Virginia experiences a mild climate which favors the growth of a variety of trees. However, today we’re going to be focused on oak trees. Check below the oak trees native to Virginia.
Virginia Oak Trees
Here are fourteen varieties of oak trees that you’ll find in Virginia:
White Oak (Quercus alba)
White Oaks exhibit excurrent growth and feature a rounded, spreading crown. The term excurrent refers to tree growth that is more vertical than horizontal. White oaks also produce catkins in the fall.
Post Oak (Quercus stellata Wangenh)
Post Oaks exhibit dense, foliated crowns and large, gnarled branches. It features an alternate leafing pattern. The Post Oak’s leafing pattern is simple, with each leaf featuring five rounded lobes that form a “T” shape.
Chestnut Oak (Quercus prinus)
The Chestnut Oak (sometimes referred to as a Rock Oak because it prefers rocky soils) grows along creeks and streambeds in western Virginia. The Chestnut Oak’s name comes from its leaf, which resembles a chestnut leaf.
Swamp Chestnut Oak (Quercus michauxii)
The Swamp Chestnut Oak is similar to the Chestnut Oak and features many of the same physical characteristics, including the characteristic chestnut-esque leaf. However, unlike the Chestnut Oak, the Swamp Chestnut Oak’s distribution is limited to eastern Virginia.
Live Oak (Quercus virginiana)
Live Oaks exhibit a stocky growth pattern, with wide, stout trunks and dense, spreading canopies. Live Oaks are a robust oak species; their wood, although hard to process, is prized for its density, strength, and durability.
Laurel Oak (Quercus laurifolia)
The Laurel Oak grows in southeastern Virginia in coastal habitats. It loves water and thrives in environments with frequent rain and loose, drainable soils. Laurel Oaks are rarely farmed or harvested for commercial applications.
Northern Red Oak (Quercus rubra)
The Northern Red Oak’s natural distribution covers the entire state of Virginia. In addition to Virginia, Northern Red Oaks are endemic to much of the eastern United States. The Northern Red Oak’s abundance and resilient wood make it an important timber crop in the United States.
Southern Red Oak (Quercus falcata)
Southern Red Oaks are endemic to much of Virginia but are absent from the most easterly of Virginia’s habitats. Like Northern Red Oaks, Southern Red Oaks have robust, decay-resistant wood. The strength of the Southern Red Oak’s wood makes it ideal for commercial construction applications.
Black Oak (Quercus velutina)
Black Oak is an adaptable species; its broad habitat tolerances allow the species to thrive in a wide range of habitats all across Virginia. In habitats with fertile, well-drained soils, the Black Oak can grow up to 80 feet tall.
Scarlet Oak (Quercus coccinea)
In Virginia, the Scarlet Oak is found everywhere except for a small part of southeastern Virginia.
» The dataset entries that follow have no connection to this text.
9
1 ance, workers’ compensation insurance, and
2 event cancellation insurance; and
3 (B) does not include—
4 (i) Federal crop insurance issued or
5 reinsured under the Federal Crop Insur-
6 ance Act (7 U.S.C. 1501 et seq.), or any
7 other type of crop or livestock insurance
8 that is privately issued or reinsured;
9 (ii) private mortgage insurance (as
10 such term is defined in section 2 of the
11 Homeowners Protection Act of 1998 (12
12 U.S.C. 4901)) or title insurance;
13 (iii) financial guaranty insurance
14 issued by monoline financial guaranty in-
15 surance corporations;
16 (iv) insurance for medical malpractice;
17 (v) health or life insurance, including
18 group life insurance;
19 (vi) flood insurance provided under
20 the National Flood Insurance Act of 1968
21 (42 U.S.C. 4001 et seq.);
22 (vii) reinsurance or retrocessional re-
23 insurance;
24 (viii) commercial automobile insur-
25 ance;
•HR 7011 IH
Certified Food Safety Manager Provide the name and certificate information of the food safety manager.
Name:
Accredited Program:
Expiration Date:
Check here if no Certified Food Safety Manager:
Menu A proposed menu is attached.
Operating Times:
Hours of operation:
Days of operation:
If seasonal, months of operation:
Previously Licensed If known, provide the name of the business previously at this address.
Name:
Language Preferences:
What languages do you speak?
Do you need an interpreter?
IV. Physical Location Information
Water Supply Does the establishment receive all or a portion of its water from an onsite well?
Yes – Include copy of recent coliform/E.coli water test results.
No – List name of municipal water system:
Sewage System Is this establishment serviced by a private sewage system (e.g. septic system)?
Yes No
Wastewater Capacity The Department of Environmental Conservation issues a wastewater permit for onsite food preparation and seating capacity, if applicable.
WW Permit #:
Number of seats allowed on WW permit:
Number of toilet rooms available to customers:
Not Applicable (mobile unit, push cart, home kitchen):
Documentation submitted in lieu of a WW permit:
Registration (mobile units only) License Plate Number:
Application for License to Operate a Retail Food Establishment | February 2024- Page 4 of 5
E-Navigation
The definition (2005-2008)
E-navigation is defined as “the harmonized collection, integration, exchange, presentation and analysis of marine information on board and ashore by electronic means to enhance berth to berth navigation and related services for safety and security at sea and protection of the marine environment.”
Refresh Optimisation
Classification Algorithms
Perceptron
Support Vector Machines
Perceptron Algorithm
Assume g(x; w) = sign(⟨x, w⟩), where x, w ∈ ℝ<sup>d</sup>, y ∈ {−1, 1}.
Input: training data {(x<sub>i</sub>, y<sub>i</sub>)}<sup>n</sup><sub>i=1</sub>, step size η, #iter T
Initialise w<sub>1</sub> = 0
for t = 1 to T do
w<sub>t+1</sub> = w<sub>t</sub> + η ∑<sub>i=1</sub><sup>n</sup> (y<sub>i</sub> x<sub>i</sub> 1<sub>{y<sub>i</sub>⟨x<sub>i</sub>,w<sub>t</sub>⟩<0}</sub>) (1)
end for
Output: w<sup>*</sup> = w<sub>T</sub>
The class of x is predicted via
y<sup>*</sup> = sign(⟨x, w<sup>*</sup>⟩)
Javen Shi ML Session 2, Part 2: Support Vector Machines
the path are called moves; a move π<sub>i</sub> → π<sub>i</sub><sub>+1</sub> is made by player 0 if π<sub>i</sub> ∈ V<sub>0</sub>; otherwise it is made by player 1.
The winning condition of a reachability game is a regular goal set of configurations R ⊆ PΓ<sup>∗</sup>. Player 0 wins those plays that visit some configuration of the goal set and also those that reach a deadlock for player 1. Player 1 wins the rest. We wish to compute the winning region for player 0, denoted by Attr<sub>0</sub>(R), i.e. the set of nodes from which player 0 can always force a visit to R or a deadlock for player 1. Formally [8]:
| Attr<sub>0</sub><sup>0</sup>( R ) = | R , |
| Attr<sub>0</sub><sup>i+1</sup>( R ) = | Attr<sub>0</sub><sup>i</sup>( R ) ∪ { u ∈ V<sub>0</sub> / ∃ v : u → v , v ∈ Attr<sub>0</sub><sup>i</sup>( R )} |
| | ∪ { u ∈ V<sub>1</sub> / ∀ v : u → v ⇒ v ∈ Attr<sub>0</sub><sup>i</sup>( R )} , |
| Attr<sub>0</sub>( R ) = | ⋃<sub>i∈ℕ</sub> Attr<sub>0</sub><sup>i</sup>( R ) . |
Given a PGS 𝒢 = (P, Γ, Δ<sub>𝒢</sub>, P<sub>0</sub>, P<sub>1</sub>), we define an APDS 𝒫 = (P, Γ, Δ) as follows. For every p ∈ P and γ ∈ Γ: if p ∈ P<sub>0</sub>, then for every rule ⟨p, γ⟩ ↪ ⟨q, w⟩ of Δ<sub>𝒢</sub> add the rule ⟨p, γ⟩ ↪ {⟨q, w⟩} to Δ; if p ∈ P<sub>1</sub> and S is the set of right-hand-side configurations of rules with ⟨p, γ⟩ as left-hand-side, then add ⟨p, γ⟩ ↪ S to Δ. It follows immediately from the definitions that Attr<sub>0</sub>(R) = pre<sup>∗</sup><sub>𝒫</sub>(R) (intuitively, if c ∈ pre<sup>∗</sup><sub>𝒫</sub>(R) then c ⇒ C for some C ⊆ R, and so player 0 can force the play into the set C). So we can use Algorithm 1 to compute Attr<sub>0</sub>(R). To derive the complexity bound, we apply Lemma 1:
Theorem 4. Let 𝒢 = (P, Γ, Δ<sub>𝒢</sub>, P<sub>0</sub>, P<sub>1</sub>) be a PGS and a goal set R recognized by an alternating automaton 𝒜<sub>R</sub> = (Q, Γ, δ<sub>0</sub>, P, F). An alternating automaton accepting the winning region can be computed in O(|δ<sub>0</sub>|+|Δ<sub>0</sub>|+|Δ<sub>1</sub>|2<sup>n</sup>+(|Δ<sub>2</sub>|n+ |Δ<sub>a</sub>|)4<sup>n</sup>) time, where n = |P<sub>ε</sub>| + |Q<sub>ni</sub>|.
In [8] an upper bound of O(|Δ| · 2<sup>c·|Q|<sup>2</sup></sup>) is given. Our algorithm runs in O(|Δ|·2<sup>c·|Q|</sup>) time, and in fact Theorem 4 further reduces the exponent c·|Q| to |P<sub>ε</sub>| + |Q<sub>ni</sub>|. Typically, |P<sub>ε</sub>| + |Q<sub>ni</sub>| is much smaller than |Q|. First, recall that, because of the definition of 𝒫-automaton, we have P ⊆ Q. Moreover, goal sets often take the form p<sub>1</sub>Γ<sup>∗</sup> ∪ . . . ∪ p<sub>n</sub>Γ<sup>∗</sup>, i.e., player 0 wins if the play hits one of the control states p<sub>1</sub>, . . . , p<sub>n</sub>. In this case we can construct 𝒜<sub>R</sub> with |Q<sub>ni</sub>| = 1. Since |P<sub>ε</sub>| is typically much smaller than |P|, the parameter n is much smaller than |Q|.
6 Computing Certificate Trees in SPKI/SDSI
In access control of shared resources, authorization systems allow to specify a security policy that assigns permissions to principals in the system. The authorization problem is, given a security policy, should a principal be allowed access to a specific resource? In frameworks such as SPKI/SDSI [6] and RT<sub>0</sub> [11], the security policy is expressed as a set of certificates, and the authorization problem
Scarlet Oaks is a robust oak species known for its drought tolerance and vigorous growth. The Scarlet Oak’s vigorous nature makes it a popular timber species.
Blackjack Oak (Quercus marilandica)
Blackjack Oak grows throughout Virginia (except along the Allegheny Mountains) in areas with poorly drained soils. The Blackjack Oak features a dark-brown, almost black bark. The Blackjack Oak also features a unique leaf that loosely resembles the foot of a duck.
Pin Oak (Quercus palustris)
Pin Oaks is a robust species of oak found predominantly in northern Virginia, with a few isolated pockets scattered throughout the state. Pin Oaks thrive in less than favorable habitats and are occasionally found in stands on land with poor soil conditions. Although hardy in nature, Pin Oak’s wood growth patterns make it unsuitable for many commercial uses, such as furniture building and flooring.
Water Oak (Quercus nigra)
In Virginia, the Water Oak’s range is limited to the southeast. The Water Oak exhibits an excurrent growth pattern and a rounded or pyramidal crown. The species has few commercial applications but is frequently planted as a shade species in southeast Virginia.
Willow Oak (Quercus Phellos)
Willow Oaks are found in east Virginia and prefer moist, well-draining soils. The Willow Oak’s name comes from the tree’s slender, lanceolate leaves that resemble willow leaves. Willow Oaks are fast-growing, long-lived species, making them popular choices for tree alleys in suburban neighborhoods.